Selain itu, sejak mulai masuk ke dalam program MBG pada Juli hingga Desember 2025, Helina menyebut grafik pendapatan perseroan mengalami peningkatan. Meski begitu, dia tidak merincikan berapa persentase kenaikan tersebut.
Adapun hingga September 2025, ULTJ membukukan laba bersih sebesar Rp 960,88 miliar. Torehan tersebut meningkat 9,04% dibandingkan dengan laba bersih ULTJ pada periode yang sama tahun 2025 sebesar Rp Rp 881,18 miliar.
Meski begitu, pos penjualan perseroan mengalami penurunan 5,31% menjadi Rp 6,23 triliun dari Rp 6,58 triliun secara tahunan atau year on year (yoy).
Pundi-pundi rupiah ULTJ berasal dari penjualan minuman kepada pihak ketiga sebesar Rp 6,87 triliun, penjualan makanan sebesar Rp 44,57 miliar. Sementara dari penjualan ekspor, ULTJ memperoleh sebesar Rp 12,17 miliar dari penjualan minuman dan sebesar Rp 7,41 miliar dari penjualan makanan.
Pendapatan tersebut kemudian dikurangi dengan Pajak Pertambahan Nilai sebesar Rp 685,35 miliar dan bonus kinerja sebesar Rp 12,37 miliar.
Seiring dengan turunnya penjualan perseroan, beban pokok penjualan menjadi menipis dari Rp 4,35 triliun menjadi Rp 4,18 triliun secara yoy.
Lebih rinci, beban penjualan perseroan juga turun menjadi Rp 740,84 miliar dari Rp 848,03 miliar. Sementara itu beban pokok administrasi justru menebal menjadi Rp 211,90 miliar dari Rp 198,83 miliar.
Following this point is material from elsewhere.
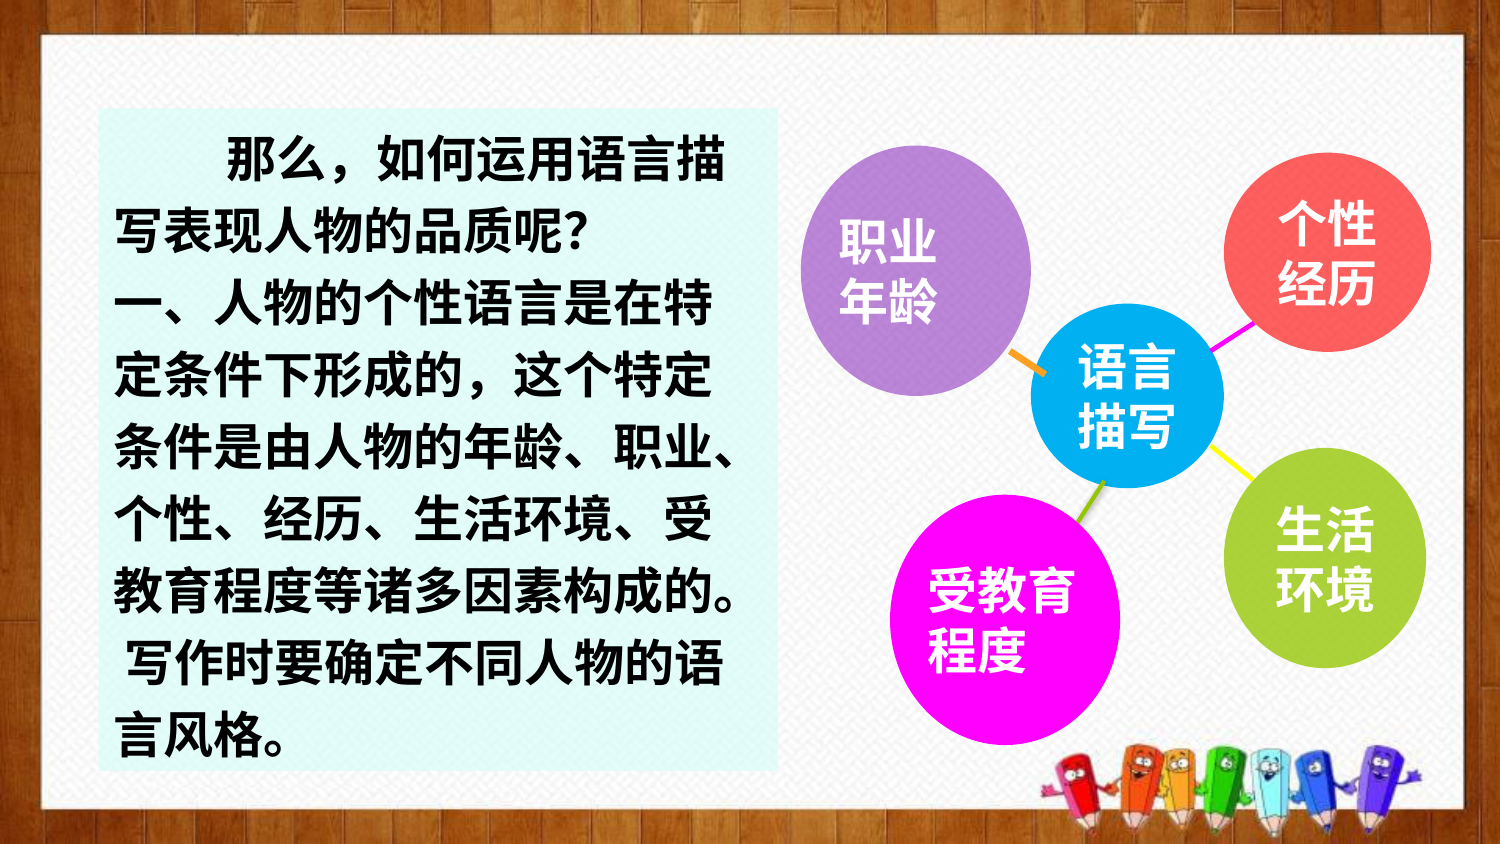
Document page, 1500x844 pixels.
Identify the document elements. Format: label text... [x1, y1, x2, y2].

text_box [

Namun dalam pos yang sama, perseroan mencatatkan pendapatan lain-lain senilai Rp 17,06 miliar dimana pada tahun sebelumnya, pos tersebut mencatatkan rugi sebesar Rp 9,46 miliar. Alhasil, laba dari usaha perseroan dapat meningkat menjadi Rp 1,19 triliun dari Rp 1,09 triliun.